▶ [What to produce]: Give the lines from the beginning of the entries through the line containing "Jei turite klausimų" as a JSON list of strings, one string per line, with blank lines omitted.

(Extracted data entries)
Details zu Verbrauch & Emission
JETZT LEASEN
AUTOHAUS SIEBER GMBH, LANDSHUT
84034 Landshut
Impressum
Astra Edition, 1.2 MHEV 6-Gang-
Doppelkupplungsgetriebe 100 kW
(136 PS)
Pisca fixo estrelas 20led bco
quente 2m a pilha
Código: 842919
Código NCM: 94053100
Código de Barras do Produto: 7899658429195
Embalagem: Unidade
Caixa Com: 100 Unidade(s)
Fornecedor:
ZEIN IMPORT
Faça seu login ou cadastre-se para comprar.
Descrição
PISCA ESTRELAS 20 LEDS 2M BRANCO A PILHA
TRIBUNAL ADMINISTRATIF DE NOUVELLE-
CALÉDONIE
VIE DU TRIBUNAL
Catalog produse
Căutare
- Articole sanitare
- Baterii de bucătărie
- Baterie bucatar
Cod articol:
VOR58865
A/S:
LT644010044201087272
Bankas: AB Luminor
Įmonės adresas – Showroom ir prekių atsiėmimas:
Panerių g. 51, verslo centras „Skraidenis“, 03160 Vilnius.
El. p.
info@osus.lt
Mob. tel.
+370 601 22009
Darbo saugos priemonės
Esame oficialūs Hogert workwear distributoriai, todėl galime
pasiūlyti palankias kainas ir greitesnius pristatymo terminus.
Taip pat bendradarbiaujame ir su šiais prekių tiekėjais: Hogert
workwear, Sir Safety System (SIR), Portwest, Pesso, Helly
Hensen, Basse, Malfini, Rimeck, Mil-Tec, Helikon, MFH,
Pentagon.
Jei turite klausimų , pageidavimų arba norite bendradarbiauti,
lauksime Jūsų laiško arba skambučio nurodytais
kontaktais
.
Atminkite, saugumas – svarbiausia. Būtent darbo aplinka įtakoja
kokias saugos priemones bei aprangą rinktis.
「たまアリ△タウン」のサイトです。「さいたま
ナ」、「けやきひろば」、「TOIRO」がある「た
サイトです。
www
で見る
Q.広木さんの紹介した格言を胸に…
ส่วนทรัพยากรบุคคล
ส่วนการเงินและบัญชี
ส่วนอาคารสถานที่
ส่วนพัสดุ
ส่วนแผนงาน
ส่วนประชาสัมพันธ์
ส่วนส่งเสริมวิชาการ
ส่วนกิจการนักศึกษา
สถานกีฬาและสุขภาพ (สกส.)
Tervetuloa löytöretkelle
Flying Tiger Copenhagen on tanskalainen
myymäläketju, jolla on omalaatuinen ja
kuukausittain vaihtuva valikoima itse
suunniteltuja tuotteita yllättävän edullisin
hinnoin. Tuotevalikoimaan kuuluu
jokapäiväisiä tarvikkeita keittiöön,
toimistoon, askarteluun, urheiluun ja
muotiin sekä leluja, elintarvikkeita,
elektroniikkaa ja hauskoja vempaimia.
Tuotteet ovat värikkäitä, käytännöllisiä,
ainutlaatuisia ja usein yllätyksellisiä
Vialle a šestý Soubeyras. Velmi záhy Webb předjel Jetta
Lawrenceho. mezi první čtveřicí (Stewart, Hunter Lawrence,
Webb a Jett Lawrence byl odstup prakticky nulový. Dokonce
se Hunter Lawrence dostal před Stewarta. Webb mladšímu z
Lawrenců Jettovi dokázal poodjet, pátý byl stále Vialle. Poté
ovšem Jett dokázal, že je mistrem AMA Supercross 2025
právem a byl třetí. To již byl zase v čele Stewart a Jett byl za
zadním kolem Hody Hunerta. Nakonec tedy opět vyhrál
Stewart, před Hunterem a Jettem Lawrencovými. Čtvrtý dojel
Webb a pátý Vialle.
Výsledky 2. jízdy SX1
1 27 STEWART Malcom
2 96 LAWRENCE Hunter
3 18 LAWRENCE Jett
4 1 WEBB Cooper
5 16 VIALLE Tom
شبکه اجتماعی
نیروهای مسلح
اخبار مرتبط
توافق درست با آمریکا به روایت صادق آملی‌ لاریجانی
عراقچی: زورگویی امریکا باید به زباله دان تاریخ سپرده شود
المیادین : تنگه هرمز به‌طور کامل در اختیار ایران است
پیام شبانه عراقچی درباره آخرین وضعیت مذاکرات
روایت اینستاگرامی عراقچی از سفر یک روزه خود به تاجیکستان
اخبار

▶ [Answer to this problem]:
[
  "Details zu Verbrauch & Emission",
  "JETZT LEASEN",
  "AUTOHAUS SIEBER GMBH, LANDSHUT",
  "84034 Landshut",
  "Impressum",
  "Astra Edition, 1.2 MHEV 6-Gang-",
  "Doppelkupplungsgetriebe 100 kW",
  "(136 PS)",
  "Pisca fixo estrelas 20led bco",
  "quente 2m a pilha",
  "Código: 842919",
  "Código NCM: 94053100",
  "Código de Barras do Produto: 7899658429195",
  "Embalagem: Unidade",
  "Caixa Com: 100 Unidade(s)",
  "Fornecedor:",
  "ZEIN IMPORT",
  "Faça seu login ou cadastre-se para comprar.",
  "Descrição",
  "PISCA ESTRELAS 20 LEDS 2M BRANCO A PILHA",
  "TRIBUNAL ADMINISTRATIF DE NOUVELLE-",
  "CALÉDONIE",
  "VIE DU TRIBUNAL",
  "Catalog produse",
  "Căutare",
  "- Articole sanitare",
  "- Baterii de bucătărie",
  "- Baterie bucatar",
  "Cod articol:",
  "VOR58865",
  "A/S:",
  "LT644010044201087272",
  "Bankas: AB Luminor",
  "Įmonės adresas – Showroom ir prekių atsiėmimas:",
  "Panerių g. 51, verslo centras „Skraidenis“, 03160 Vilnius.",
  "El. p.",
  "info@osus.lt",
  "Mob. tel.",
  "+370 601 22009",
  "Darbo saugos priemonės",
  "Esame oficialūs Hogert workwear distributoriai, todėl galime",
  "pasiūlyti palankias kainas ir greitesnius pristatymo terminus.",
  "Taip pat bendradarbiaujame ir su šiais prekių tiekėjais: Hogert",
  "workwear, Sir Safety System (SIR), Portwest, Pesso, Helly",
  "Hensen, Basse, Malfini, Rimeck, Mil-Tec, Helikon, MFH,",
  "Pentagon.",
  "Jei turite klausimų , pageidavimų arba norite bendradarbiauti,"
]